### What to do
Would you reproduce, word for word, every line from the start of the source data down to the line containing "address will: will -> first"?
## Begin Input rows
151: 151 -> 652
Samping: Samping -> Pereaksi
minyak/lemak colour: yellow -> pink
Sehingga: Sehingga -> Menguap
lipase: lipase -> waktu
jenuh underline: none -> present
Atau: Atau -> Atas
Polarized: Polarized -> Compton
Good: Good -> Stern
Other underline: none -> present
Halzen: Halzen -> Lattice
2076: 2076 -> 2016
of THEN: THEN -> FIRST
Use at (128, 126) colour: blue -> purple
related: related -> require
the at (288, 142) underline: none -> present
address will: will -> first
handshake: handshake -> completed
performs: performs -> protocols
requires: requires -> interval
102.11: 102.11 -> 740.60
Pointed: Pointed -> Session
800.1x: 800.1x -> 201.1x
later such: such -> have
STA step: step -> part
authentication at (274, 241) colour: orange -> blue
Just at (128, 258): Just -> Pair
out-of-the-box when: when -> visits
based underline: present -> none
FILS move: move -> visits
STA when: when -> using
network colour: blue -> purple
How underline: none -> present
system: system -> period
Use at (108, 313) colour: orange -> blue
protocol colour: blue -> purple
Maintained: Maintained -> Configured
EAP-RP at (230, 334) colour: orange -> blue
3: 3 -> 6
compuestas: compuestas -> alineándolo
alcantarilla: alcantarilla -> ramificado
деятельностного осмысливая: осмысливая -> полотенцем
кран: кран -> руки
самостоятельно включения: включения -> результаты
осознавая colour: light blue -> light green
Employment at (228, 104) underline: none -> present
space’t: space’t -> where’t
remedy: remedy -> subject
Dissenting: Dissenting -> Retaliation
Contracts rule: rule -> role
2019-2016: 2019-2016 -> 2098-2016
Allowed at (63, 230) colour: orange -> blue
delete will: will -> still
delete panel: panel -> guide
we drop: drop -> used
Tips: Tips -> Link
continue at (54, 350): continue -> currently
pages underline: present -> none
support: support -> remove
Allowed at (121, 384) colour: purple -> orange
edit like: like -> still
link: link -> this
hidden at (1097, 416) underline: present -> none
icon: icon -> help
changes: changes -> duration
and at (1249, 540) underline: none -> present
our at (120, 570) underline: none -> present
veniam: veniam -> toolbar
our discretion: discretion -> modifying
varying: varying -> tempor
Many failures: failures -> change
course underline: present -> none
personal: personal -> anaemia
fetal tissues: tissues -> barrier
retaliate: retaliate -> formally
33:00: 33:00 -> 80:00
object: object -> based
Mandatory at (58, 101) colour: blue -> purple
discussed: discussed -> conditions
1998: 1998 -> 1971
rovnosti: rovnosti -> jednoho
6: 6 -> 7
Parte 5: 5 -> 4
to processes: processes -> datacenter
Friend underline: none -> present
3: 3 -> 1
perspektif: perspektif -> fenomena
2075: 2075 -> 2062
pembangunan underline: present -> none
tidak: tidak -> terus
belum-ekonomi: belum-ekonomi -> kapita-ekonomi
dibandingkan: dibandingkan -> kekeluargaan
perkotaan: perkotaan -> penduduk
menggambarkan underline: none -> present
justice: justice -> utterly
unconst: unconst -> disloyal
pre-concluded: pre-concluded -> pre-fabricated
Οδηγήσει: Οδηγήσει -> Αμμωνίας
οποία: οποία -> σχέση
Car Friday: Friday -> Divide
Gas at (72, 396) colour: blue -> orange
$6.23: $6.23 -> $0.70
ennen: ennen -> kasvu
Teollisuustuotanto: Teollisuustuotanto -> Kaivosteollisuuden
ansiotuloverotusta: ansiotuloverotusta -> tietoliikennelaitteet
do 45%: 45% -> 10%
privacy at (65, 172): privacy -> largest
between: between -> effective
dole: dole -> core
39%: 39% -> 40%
## End Input rows
### Exercise result
151: 151 -> 652
Samping: Samping -> Pereaksi
minyak/lemak colour: yellow -> pink
Sehingga: Sehingga -> Menguap
lipase: lipase -> waktu
jenuh underline: none -> present
Atau: Atau -> Atas
Polarized: Polarized -> Compton
Good: Good -> Stern
Other underline: none -> present
Halzen: Halzen -> Lattice
2076: 2076 -> 2016
of THEN: THEN -> FIRST
Use at (128, 126) colour: blue -> purple
related: related -> require
the at (288, 142) underline: none -> present
address will: will -> first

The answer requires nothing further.